There are no two ways around it – raising money for just about anything is incredibly challenging. It takes a certain kind of perseverance, ambition, and above all, complete and total patience if you plan on having any sort of career in the financial sector.
It doesn't even matter what the venue, whether it's working with private investors or companies hitting the public markets in a bid to raise capital. But technology is always evolving and offering us new, efficient, and possibly even improved methods for doing the things we've considered a part of our everyday lives for decades.
Among those new and exciting advancements is the evolution of blockchain technology. This innovative platform has been instrumental for ushering in the dawn of the cryptocurrency, the strange and intriguing digital format of monetary worth that financial pundits, experts, analysts, and even the government is still trying to figure out.
But in addition to challenging the way we think about money, blockchain technology has given flight to a new method of raising capital and provided smaller investors with an entry into those markets that were once reserved solely for the super-wealthy elite.
Chief among these exciting new twists in the markets is the emergence of the tokenized fund and it's a brand new way to use the blockchain technology that continues to surprise and amaze those who really understand how best to harness its potential. What makes it so fascinating is that blockchain allows accredited investors fast access to investment opportunities that don't stick around long and companies are able to attract these investors directly, without the need for any middlemen.
Investment opportunities like the tokenized fund or tokenized security offering are only increasing in popularity as they are leading the way towards pioneering a whole new method for getting into capital markets. In the process, the world of investing is quickly expanding and opening up new vistas through which people who had never before considered investing in the past are now less intimidated and more encouraged to get into the game.
So what's making these opportunities so popular and how does someone like you or me get involved in the tokenization of funds and assets? At first glance it might seem like a rather complicated scenario, one that requires a prerequisite knowledge of Wall Street and trading stocks and bonds. The very opposite is actually true, anyone can get in on this and they need not be the second coming of Warren Buffet to appreciate the benefits of buying into tokenized funds.
In fact, tokenized funds don't work all that differently from any other sort of fund run by a venture capital firm or organization of managers who supervise investors' assets. Tokenized securities are even bound to comply with the current securities regulations that are now on the books and recognized worldwide.
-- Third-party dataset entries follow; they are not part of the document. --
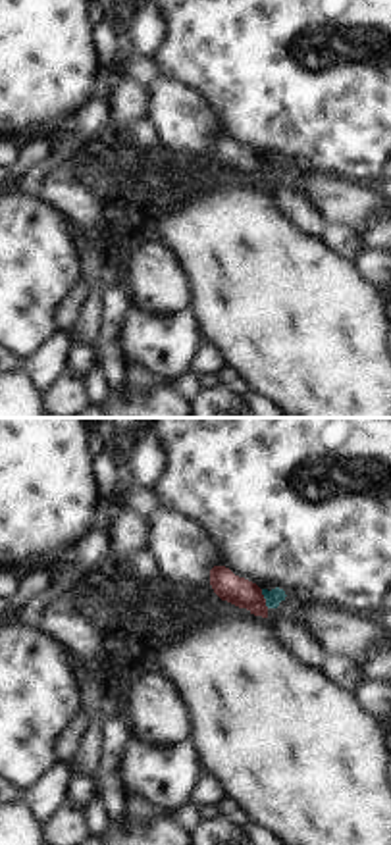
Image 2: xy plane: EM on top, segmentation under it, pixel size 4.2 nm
meets cyan in xy; 70 nm thick on the cyan side, 120 nm on the other

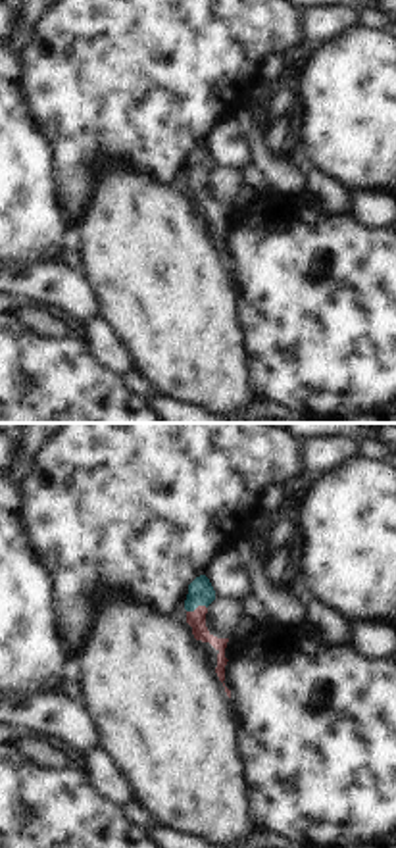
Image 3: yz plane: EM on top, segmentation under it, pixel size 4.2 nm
meets cyan in yz; 110 nm thick on the cyan side, 80 nm on the other

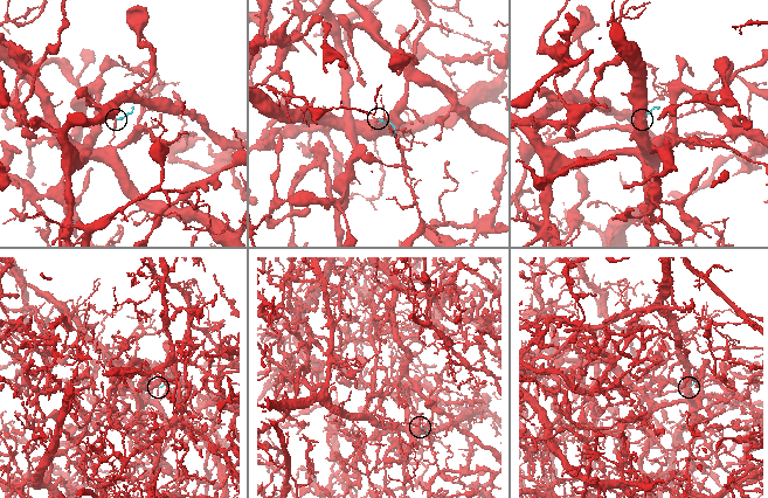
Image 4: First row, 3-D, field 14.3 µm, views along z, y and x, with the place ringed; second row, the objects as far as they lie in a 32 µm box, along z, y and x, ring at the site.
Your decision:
one neuron

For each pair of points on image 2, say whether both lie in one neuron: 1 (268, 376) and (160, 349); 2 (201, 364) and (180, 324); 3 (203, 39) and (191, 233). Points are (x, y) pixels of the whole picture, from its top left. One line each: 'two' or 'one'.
1: two
2: two
3: two

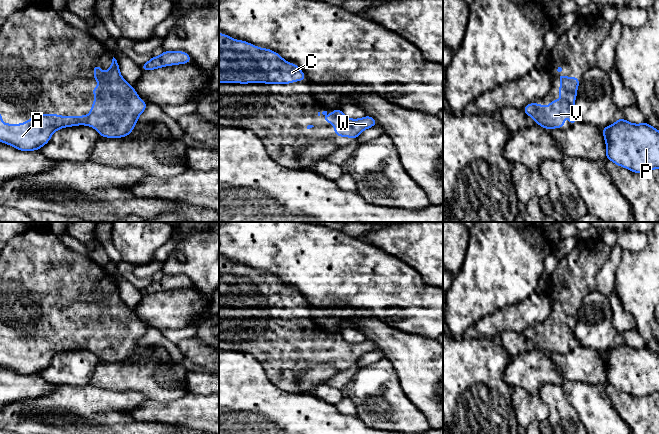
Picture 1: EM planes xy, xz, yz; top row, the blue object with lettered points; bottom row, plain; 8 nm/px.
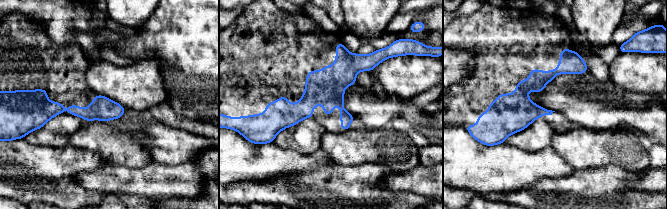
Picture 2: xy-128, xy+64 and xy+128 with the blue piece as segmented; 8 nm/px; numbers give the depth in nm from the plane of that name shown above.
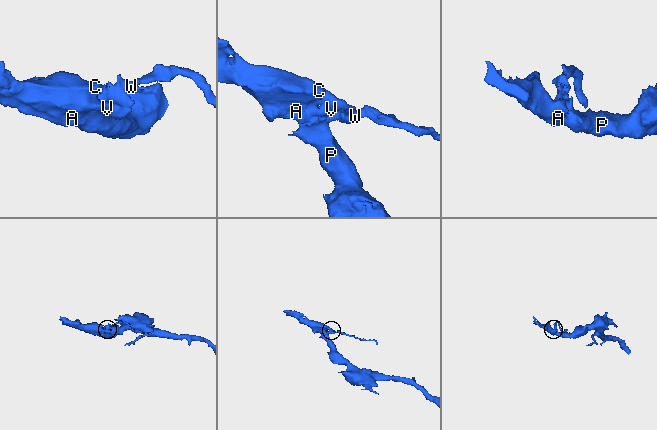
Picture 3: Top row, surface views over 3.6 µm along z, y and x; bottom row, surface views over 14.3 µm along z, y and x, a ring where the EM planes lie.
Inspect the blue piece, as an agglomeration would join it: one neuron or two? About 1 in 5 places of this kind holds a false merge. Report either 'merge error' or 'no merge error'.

Advantages of a Tokenized Fund
Blockchain technologies are not just a fast and easy way to move digital assets, but also a less expensive access point for reaching the capital markets.
However, one of the biggest misconceptions about tokenized fund when compared to that of a more conventional makeup is that the former operates very differently from the latter in just about every aspect. This isn't true. The tokenized fund is still a fund. It retains all of the basic attributes as any venture capital or similar type of fund that investors might put their money into. The tokenized versions are still run by managers who manage the assets in the fund in order to seek out lucrative investment opportunities on behalf of the investors who have opted in.
The investments that are ultimately executed are also strategized for the maximum diversification of investors' portfolios since a tokenized fund can be used for funding a wide array of startups and well-established companies alike. Just because the fund is utilizing blockchain technology does not automatically make it exempt or restricted from investing in the same types of areas that a conventional fund might find intriguing. Tokenization of the fund has no impact whatsoever in that regard.
The managers of tokenized funds also analyze and evaluate risk with the same careful consideration and due diligence as they would with a traditional venture capital fund. On the other hand, the very nature of tokenized funds supports the notion that fund managers might feel a little more comfortable by climbing out a bit further on the limb when it comes to those investment chances that might prove slightly more risky.
Best of all, perhaps, tokenized funds don't force investors to commit large sums of money to the fund for a decade before they can expect to see that money back at a profit or not. That's one of the greatest advantages of this kind of fund, they're not solely reserved for the participation of multimillionaires and financial gurus.
Tokenization allows for everybody to invest while giving them a chance to tap into the global markets. After all, not everyone can put a large sums of money for incredibly long periods of time. Ten years may not seem like very long to someone who can afford to squirrel away a few million dollars for the next decade, but for many working class folks who would like to invest, a tokenized fund can be the ideal way for them to participate.
When fund managers find an opportunity they like, they will make a capital call and the investors will fund the investment. When the time comes to eventually sell, the investors are expecting to get their money back with a profit. But it requires them to make that long-term commitment that might push out the smaller investors.
Not with a tokenized fund. In this case, the fund delivers investors securities that may then be resold after as little as one year. This ability to leave the fund in a much shorter period of time can bring in a much wider spectrum of possible investors to put their money into the fund and maybe see a modest return on that investment in the process.